Ce développement des médias audiovisuels et d'Internet reconfigure le paysage médiatique
français. Le déclin de la presse écrite continue. Le nombre de lecteurs diminue, notamment
dans la presse d'opinion. Pour s'adapter, les journaux créent des sites Internet et des blogs dans
lesquels les lecteurs peuvent intervenir. La blogosphère devient influente dans la formation de
l'opinion publique.
Certains médias paraissent exclusivement sur Internet, comme Rue 89. En 2008, Edwy Plenel
crée le site Médiapart qui joue désormais un rôle essentiel en France et a permis la révélation de
plusieurs affaires politiques, comme l'affaire Cahuzac.
B
Une tyrannie de l'opinion ?
La multiplication des sondages modifie le rapport de la société aux médias et permet de relayer
le point de vue des Français. Les sondages modifient l'action politique car les hommes et femmes
politiques cherchent à adapter leurs positions aux résultats de ces sondages, ils sont attentifs à
leur cote de popularité.
Toutefois, les sondages comportent une marge d'erreur non négligeable. Ils n'ont, par exemple,
pas prévu l'arrivée de Jean-Marie Le Pen au second tour des élections présidentielles de 2002.

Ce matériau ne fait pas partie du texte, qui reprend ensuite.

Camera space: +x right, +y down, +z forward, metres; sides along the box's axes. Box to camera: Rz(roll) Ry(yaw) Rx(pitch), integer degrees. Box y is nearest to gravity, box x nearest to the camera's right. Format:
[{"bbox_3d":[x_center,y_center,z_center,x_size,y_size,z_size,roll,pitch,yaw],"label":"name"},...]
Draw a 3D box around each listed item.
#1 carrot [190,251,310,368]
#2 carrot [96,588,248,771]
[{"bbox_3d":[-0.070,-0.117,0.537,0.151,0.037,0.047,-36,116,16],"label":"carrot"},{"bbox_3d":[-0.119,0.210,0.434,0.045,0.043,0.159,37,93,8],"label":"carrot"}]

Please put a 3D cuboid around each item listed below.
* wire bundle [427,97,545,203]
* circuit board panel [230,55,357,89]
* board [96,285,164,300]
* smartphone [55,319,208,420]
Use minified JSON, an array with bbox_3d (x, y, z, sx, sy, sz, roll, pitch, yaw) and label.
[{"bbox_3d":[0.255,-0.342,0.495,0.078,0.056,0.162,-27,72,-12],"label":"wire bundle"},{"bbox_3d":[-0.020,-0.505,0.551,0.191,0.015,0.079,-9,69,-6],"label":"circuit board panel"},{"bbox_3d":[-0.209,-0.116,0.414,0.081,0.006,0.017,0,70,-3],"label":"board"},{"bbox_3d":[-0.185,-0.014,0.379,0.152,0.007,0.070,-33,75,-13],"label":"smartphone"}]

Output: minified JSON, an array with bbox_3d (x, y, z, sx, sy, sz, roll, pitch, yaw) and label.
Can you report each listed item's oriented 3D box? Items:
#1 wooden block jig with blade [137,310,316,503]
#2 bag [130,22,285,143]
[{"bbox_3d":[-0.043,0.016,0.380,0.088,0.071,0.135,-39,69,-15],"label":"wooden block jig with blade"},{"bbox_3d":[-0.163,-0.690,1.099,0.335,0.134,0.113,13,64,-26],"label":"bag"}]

L'essor de l'expression de l'opinion publique sur Internet modifie le rapport de la société à
l'actualité. Les blogs, les réseaux sociaux et les commentaires sur les sites se multiplient et
donnent la parole à tous ceux qui le souhaitent. Les citoyens peuvent alors diffuser et interpréter
les informations et les crises. Ce nouveau rôle des citoyens dans les médias brouille la frontière
entre l'opinion publique et les médias.
La question est aussi posée de la qualité des informations diffusées. Par exemple, les théories
complotistes rencontrent une large audience et se diffusent.